Jeremy Lauzon could hit the open market this summer, and at least one voice in Quebec already knows where he should land: the Canadiens' third pair.

Analyst Marc-Olivier Beaudoin made the pitch Saturday. If Vegas doesn't re-sign Lauzon, who becomes a UFA, he's the guy Beaudoin wants in Montreal next season.

His scouting report was vivid. Twenty-nine years old, 6-foot-3, 225 pounds, handing out hits like Halloween candy and throwing his body in front of pucks.

That's a specific kind of player, and it happens to be the exact kind Montreal has hunted all offseason.

Look at the pattern. The Ristolainen near-miss, the Knies pursuit, and now Lauzon. Kent Hughes keeps circling size, weight and snarl.

The clip stapled to the pitch sells it, Lauzon stepping up at the line to flatten a forechecker, then dropping to eat a shot moments later.

If the Golden Knights don't re-sign him (he's set to become a UFA this summer), this is the guy I want on the Canadiens' third pairing starting next season: Jeremy Lauzon.

At 29 years old, 6'3" and 225 pounds, he dishes out hits like candy on Halloween, blocks shots, clears the crease in front of his goaltender, and plays on the penalty kill. As a bonus, he's from Quebec.

I have no idea what kind of contract he'll be looking for, but if he's still available on July 1, I hope Kent Hughes gives his agent, Pat Brisson, a call to see what's possible.

He's coming off a four-year contract with an average annual salary of $2 million, but he'll obviously be in line for a raise on his next deal.

Lane Hutson needs a bodyguard, and Lauzon plays the part

Here's the on-ice logic. Montreal scored its way to 106 points behind a blue line that moves the puck beautifully and hits almost nobody.

Lane Hutson piled up 78 points as a 22-year-old. He is the future. He is also generously listed and gets targeted every time he touches the puck. Skilled defensemen like him need a deterrent two stalls down the bench.

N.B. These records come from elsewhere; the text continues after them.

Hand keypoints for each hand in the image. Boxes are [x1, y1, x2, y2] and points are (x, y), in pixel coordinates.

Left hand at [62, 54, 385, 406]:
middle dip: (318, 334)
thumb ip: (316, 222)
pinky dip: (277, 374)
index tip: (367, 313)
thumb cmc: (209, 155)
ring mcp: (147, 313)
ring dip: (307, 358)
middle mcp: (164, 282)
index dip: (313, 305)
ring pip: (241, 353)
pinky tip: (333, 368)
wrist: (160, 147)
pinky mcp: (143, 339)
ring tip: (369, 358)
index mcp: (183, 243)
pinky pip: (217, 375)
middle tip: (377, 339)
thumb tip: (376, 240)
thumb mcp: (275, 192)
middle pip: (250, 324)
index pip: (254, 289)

Lauzon is that deterrent. His stat line, 13 points and a minus-3 over 68 games, tells you nothing, because his job was never to score.

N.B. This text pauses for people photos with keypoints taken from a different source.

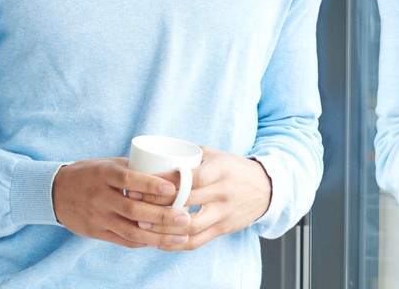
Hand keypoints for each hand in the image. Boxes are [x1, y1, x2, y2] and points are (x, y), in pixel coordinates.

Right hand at [52, 158, 192, 248]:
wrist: (55, 193)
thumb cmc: (88, 173)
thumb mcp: (106, 164)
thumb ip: (131, 168)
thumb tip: (164, 170)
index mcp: (103, 174)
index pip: (129, 179)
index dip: (151, 184)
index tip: (174, 187)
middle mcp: (100, 197)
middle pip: (134, 209)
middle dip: (162, 216)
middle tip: (186, 217)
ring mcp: (98, 218)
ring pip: (131, 231)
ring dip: (159, 236)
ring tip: (181, 235)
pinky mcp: (97, 233)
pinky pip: (124, 241)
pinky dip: (144, 242)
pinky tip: (162, 242)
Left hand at [147, 147, 271, 250]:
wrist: (265, 188)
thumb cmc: (233, 167)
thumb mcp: (215, 155)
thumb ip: (190, 155)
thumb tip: (157, 154)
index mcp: (220, 170)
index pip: (189, 178)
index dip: (164, 182)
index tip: (142, 182)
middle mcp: (222, 193)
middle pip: (185, 202)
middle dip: (156, 204)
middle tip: (133, 201)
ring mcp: (223, 214)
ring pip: (189, 227)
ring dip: (163, 228)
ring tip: (141, 225)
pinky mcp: (222, 230)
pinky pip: (196, 242)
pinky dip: (175, 244)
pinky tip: (158, 241)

The price is the prettiest part. Lauzon played this season on a $2 million cap hit, and third-pair muscle rarely costs much more than that on the open market.

For a team carrying real money up front, a cheap, mean depth defenseman is the definition of a smart shopping trip.

There's a delicious wrinkle too. Lauzon is in the Stanley Cup Final right now, and he's the same defenseman William Carrier appeared to hurt himself checking in Game 3. The man invites contact for a living.

Here's where I land: this is the most sensible Montreal name floated all week, and it would barely dent the cap.

The hold-up is simple. Vegas might just keep him. Pending free agents have a way of never reaching July, and the best targets vanish first.